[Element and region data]
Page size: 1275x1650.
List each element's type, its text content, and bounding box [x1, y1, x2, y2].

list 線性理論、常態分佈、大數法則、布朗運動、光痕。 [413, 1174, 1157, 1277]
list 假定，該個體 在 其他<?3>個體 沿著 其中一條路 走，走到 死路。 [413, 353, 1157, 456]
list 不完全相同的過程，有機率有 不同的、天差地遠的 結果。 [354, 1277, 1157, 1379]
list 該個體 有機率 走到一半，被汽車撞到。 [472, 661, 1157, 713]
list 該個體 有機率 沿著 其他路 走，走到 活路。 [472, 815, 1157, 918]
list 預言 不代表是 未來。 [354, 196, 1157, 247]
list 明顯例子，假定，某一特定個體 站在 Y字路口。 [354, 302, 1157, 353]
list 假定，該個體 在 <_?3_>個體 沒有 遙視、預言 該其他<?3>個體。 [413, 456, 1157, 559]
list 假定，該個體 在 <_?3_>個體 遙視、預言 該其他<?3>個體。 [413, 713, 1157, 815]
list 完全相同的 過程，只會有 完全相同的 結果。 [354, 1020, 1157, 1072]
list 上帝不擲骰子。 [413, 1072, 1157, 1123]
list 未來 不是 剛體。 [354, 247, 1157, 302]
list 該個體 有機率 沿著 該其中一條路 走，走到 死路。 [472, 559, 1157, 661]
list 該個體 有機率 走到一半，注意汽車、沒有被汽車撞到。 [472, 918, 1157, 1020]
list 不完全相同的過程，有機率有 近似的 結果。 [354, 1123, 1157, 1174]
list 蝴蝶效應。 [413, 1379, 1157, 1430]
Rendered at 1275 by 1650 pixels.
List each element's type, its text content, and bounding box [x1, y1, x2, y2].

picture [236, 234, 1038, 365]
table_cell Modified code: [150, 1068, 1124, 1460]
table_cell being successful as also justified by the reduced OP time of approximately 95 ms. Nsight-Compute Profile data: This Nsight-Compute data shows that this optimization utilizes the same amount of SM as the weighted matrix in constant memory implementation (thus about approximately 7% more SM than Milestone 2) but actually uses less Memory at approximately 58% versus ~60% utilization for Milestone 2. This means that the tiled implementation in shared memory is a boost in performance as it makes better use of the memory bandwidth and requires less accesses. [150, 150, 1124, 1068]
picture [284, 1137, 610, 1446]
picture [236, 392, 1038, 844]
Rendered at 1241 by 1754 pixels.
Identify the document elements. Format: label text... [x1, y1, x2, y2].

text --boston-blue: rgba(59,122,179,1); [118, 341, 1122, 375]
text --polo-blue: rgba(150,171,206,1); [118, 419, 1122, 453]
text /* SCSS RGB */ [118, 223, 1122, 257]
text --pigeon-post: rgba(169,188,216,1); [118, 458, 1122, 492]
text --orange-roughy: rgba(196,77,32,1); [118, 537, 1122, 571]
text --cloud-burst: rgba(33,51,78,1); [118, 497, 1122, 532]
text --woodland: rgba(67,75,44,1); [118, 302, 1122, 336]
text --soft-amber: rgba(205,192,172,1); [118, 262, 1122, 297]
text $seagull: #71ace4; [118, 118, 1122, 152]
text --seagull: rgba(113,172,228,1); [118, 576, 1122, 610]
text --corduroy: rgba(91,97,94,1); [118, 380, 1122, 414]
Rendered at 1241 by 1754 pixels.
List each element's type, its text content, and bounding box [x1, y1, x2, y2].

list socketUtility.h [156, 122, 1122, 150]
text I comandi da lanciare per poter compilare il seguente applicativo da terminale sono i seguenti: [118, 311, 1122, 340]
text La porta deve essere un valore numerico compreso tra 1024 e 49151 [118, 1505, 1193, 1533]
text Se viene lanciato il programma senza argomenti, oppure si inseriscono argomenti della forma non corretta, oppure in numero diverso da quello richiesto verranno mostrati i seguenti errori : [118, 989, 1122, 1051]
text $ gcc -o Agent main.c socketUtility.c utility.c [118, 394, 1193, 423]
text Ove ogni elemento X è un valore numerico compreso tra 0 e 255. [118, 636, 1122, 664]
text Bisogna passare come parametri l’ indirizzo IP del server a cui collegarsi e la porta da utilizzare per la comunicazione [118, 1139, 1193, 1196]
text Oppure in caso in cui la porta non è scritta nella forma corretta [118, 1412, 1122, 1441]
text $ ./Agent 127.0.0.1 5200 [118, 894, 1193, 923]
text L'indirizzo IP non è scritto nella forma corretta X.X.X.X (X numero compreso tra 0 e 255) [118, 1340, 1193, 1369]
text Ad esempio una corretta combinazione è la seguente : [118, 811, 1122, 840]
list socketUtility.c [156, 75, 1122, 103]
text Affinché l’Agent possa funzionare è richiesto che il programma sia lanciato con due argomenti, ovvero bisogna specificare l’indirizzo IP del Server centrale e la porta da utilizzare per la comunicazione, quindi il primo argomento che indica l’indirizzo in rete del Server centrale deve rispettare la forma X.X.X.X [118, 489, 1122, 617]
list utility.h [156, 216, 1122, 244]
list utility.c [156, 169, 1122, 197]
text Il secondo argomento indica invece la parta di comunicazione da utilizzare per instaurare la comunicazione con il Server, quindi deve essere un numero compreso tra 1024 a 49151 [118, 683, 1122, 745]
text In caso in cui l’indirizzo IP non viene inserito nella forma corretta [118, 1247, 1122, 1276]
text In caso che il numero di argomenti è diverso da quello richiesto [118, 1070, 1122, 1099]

▸ **WRITTEN INSTRUCTION**:
Can you reproduce every one of the lines above word for word, without changing anything?

▸ **OUTPUT**:
Page size: 1275x1650.
List each element's type, its text content, and bounding box [x1, y1, x2, y2].

list 線性理論、常態分佈、大數法則、布朗運動、光痕。 [413, 1174, 1157, 1277]
list 假定，該個體 在 其他<?3>個體 沿著 其中一條路 走，走到 死路。 [413, 353, 1157, 456]
list 不完全相同的過程，有機率有 不同的、天差地遠的 結果。 [354, 1277, 1157, 1379]
list 該個體 有機率 走到一半，被汽車撞到。 [472, 661, 1157, 713]
list 該個體 有機率 沿著 其他路 走，走到 活路。 [472, 815, 1157, 918]
list 預言 不代表是 未來。 [354, 196, 1157, 247]
list 明顯例子，假定，某一特定個體 站在 Y字路口。 [354, 302, 1157, 353]
list 假定，該個體 在 <_?3_>個體 沒有 遙視、預言 該其他<?3>個體。 [413, 456, 1157, 559]
list 假定，該個體 在 <_?3_>個體 遙視、預言 該其他<?3>個體。 [413, 713, 1157, 815]
list 完全相同的 過程，只會有 完全相同的 結果。 [354, 1020, 1157, 1072]
list 上帝不擲骰子。 [413, 1072, 1157, 1123]
list 未來 不是 剛體。 [354, 247, 1157, 302]
list 該個體 有機率 沿著 該其中一條路 走，走到 死路。 [472, 559, 1157, 661]
list 該個體 有機率 走到一半，注意汽車、沒有被汽車撞到。 [472, 918, 1157, 1020]
list 不完全相同的過程，有機率有 近似的 結果。 [354, 1123, 1157, 1174]
list 蝴蝶效應。 [413, 1379, 1157, 1430]
Rendered at 1275 by 1650 pixels.
List each element's type, its text content, and bounding box [x1, y1, x2, y2].

picture [236, 234, 1038, 365]
table_cell Modified code: [150, 1068, 1124, 1460]
table_cell being successful as also justified by the reduced OP time of approximately 95 ms. Nsight-Compute Profile data: This Nsight-Compute data shows that this optimization utilizes the same amount of SM as the weighted matrix in constant memory implementation (thus about approximately 7% more SM than Milestone 2) but actually uses less Memory at approximately 58% versus ~60% utilization for Milestone 2. This means that the tiled implementation in shared memory is a boost in performance as it makes better use of the memory bandwidth and requires less accesses. [150, 150, 1124, 1068]
picture [284, 1137, 610, 1446]
picture [236, 392, 1038, 844]
Rendered at 1241 by 1754 pixels.
Identify the document elements. Format: label text... [x1, y1, x2, y2].

text --boston-blue: rgba(59,122,179,1); [118, 341, 1122, 375]
text --polo-blue: rgba(150,171,206,1); [118, 419, 1122, 453]
text /* SCSS RGB */ [118, 223, 1122, 257]
text --pigeon-post: rgba(169,188,216,1); [118, 458, 1122, 492]
text --orange-roughy: rgba(196,77,32,1); [118, 537, 1122, 571]
text --cloud-burst: rgba(33,51,78,1); [118, 497, 1122, 532]
text --woodland: rgba(67,75,44,1); [118, 302, 1122, 336]
text --soft-amber: rgba(205,192,172,1); [118, 262, 1122, 297]
text $seagull: #71ace4; [118, 118, 1122, 152]
text --seagull: rgba(113,172,228,1); [118, 576, 1122, 610]
text --corduroy: rgba(91,97,94,1); [118, 380, 1122, 414]
Rendered at 1241 by 1754 pixels.
List each element's type, its text content, and bounding box [x1, y1, x2, y2].

list socketUtility.h [156, 122, 1122, 150]
text I comandi da lanciare per poter compilare il seguente applicativo da terminale sono i seguenti: [118, 311, 1122, 340]
text La porta deve essere un valore numerico compreso tra 1024 e 49151 [118, 1505, 1193, 1533]
text Se viene lanciato il programma senza argomenti, oppure si inseriscono argomenti della forma non corretta, oppure in numero diverso da quello richiesto verranno mostrati i seguenti errori : [118, 989, 1122, 1051]
text $ gcc -o Agent main.c socketUtility.c utility.c [118, 394, 1193, 423]
text Ove ogni elemento X è un valore numerico compreso tra 0 e 255. [118, 636, 1122, 664]
text Bisogna passare come parametri l’ indirizzo IP del server a cui collegarsi e la porta da utilizzare per la comunicazione [118, 1139, 1193, 1196]
text Oppure in caso in cui la porta non è scritta nella forma corretta [118, 1412, 1122, 1441]
text $ ./Agent 127.0.0.1 5200 [118, 894, 1193, 923]
text L'indirizzo IP non è scritto nella forma corretta X.X.X.X (X numero compreso tra 0 e 255) [118, 1340, 1193, 1369]
text Ad esempio una corretta combinazione è la seguente : [118, 811, 1122, 840]
list socketUtility.c [156, 75, 1122, 103]
text Affinché l’Agent possa funzionare è richiesto che il programma sia lanciato con due argomenti, ovvero bisogna specificare l’indirizzo IP del Server centrale e la porta da utilizzare per la comunicazione, quindi il primo argomento che indica l’indirizzo in rete del Server centrale deve rispettare la forma X.X.X.X [118, 489, 1122, 617]
list utility.h [156, 216, 1122, 244]
list utility.c [156, 169, 1122, 197]
text Il secondo argomento indica invece la parta di comunicazione da utilizzare per instaurare la comunicazione con il Server, quindi deve essere un numero compreso tra 1024 a 49151 [118, 683, 1122, 745]
text In caso in cui l’indirizzo IP non viene inserito nella forma corretta [118, 1247, 1122, 1276]
text In caso che il numero di argomenti è diverso da quello richiesto [118, 1070, 1122, 1099]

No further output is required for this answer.